Downtown Beirut Businesses Struggle to Recover from War

Most of Lebanon's hotels which were 100 percent occupied have closed since the war started on July 12 and there is no sign of when they will reopen (AFP Photo)

Nearly two weeks since a ceasefire went into effect in Lebanon ending the month-long war between Israel and Hezbollah, businesses in the capital's downtown district face a struggle to survive.

"You want to talk about business? What business?" asked Michael Aoun as he surveyed the empty tables at Karamna Restaurant, where lunch and dinner customers typically need to reserve two weeks in advance during the busy summer season.

Like most other restaurants and merchants in the city center, Karamna was forced to shut down after Israel launched its offensive on July 12 to crush the Shiite militant group Hezbollah and it reopened only a week ago.

"This war was devastating for us," said Aoun, Karamna's accountant. "Last year during July and August the restaurant made 500,000 dollars.

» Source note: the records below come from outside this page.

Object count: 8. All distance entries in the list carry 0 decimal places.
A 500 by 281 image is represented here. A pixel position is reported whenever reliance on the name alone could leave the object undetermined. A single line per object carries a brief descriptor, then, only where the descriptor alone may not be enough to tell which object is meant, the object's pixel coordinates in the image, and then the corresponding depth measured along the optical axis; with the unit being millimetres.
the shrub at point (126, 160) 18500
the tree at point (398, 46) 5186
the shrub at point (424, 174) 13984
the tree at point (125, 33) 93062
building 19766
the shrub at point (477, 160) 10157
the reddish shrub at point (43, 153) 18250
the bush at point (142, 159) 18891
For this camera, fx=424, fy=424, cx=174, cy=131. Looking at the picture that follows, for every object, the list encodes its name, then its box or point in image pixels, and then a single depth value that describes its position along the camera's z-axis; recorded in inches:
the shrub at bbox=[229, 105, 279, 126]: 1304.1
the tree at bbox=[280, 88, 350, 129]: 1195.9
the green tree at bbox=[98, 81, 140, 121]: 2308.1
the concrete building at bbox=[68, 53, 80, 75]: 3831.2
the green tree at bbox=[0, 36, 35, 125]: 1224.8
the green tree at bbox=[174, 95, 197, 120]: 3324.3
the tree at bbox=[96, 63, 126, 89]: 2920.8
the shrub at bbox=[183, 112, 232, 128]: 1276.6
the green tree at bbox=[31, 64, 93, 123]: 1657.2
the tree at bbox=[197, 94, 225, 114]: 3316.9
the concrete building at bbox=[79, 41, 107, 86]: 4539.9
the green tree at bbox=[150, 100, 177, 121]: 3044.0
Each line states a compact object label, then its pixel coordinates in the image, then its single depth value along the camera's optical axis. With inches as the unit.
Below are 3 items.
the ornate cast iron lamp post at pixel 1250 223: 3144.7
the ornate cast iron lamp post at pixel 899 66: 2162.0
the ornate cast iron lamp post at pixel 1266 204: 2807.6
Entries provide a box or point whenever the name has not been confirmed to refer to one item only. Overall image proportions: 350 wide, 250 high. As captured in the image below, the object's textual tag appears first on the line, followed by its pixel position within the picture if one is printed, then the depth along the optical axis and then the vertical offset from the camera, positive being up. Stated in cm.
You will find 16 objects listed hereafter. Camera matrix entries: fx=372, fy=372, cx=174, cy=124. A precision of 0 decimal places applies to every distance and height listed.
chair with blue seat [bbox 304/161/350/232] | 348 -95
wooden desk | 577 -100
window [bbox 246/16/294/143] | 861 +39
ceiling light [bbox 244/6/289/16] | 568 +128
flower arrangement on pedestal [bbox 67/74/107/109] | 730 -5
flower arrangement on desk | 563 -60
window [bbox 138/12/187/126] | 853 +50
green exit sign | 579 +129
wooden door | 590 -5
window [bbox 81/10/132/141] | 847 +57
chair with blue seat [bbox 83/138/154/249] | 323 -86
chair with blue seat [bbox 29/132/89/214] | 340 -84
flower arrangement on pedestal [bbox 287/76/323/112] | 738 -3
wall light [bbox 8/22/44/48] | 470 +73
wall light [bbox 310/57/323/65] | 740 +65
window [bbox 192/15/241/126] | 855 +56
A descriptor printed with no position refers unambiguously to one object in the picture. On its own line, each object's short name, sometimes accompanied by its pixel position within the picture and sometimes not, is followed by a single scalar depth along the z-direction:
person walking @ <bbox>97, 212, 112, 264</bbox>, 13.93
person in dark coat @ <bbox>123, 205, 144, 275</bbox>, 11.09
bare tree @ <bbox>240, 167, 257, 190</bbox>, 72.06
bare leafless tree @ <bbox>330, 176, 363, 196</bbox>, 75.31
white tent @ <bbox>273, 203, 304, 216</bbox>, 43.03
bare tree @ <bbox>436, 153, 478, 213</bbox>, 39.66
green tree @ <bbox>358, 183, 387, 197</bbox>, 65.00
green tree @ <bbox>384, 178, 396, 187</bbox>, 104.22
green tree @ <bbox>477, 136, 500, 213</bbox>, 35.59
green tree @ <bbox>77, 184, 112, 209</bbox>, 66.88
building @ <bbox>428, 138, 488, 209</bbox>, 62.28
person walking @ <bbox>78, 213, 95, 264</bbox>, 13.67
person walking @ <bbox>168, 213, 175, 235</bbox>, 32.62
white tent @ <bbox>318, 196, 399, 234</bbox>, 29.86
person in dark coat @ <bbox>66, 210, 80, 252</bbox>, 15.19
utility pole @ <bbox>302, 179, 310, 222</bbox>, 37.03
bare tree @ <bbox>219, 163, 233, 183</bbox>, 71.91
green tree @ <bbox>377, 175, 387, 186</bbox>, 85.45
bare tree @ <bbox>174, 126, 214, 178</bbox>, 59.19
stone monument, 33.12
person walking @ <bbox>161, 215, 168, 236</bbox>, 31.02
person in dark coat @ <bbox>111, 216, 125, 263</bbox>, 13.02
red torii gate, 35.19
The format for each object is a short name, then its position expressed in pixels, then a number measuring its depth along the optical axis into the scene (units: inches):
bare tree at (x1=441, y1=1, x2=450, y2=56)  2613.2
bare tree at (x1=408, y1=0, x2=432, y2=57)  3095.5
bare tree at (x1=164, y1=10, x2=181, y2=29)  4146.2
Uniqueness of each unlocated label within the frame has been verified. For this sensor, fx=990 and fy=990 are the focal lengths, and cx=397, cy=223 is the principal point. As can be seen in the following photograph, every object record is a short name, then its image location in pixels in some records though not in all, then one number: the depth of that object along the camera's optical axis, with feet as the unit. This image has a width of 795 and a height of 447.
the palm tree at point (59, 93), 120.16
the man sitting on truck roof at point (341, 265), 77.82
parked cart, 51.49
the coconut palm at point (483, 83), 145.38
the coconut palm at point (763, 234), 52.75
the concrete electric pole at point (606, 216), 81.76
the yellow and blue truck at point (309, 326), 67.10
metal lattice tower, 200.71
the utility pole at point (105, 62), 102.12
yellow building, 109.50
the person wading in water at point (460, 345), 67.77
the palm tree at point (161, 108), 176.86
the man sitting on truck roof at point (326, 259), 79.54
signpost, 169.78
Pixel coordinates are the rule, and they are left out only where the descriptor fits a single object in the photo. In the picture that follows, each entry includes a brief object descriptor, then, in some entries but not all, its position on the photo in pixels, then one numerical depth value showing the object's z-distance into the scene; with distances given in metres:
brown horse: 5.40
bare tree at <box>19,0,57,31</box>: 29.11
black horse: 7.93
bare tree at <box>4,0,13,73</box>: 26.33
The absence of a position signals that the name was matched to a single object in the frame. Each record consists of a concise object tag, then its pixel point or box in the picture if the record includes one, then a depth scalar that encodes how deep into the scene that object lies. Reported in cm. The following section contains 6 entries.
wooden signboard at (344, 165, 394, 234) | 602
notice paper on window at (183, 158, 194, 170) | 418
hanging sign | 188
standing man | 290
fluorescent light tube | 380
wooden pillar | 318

This year, we had to shut down for 33 days because of the war and since we reopened August 15 we've only made 1,000 dollars."

At the nearby Virgin Megastore, which sells music, books and electronics and is a trendy meeting place for Beirut's young crowd as well as its tourists, the mood was also morose.

"We have lost at least 1.7 million dollars since the start of the war," said Pascale Khoury, the store's marketing and public relations manager. "All of our employees will be paid 20 percent less in August and we intend to lay off many of our part-timers."

According to the president of Beirut's Chamber of Commerce, Lebanon's tourism and related sectors stand to lose about two billion dollars in revenue because of the war.

"We were expecting 1.7 million tourists this summer and there is little chance now that they will return to Lebanon in the near future," Ghazi Koreitem told AFP.

Many of those who converge on the city center's shopping district during the summer are well-heeled residents from oil-rich Gulf countries, but the war has driven them away this year and much of the area now looks like a ghost town.

Several clothing stores are shut down and sullen-looking waiters stand idly at the many restaurants, cafes and ice cream parlours that line the pedestrian streets.

At Pointure, an upscale shoe store where footwear costs between 100 to 1,000 dollars per pair, the manager put stock on sale but said it has not helped boost revenue.

"We're down 90 percent," said Elie Aoun, who is not related to the accountant at Karamna. "Even with 50 percent off people are not buying.

"I used to make 10,000 to 14,000 dollars a day and now I'm lucky if I can make 500 to 1,000 dollars."

Aoun said if business fails to pick up the store will have to shut down in the coming months as the owner cannot afford to keep paying the monthly rent of 10,000 dollars.

Eliane Saba, one of the rare customers to venture into the store Thursday, said few people had their mind set on shopping in the aftermath of the devastating war.

"I'm just looking but my heart is not in it," she said. "Before I could spend about 150 dollars on a pair of shoes but now it doesn't mean anything to me.

   "We're all utterly disgusted by this war."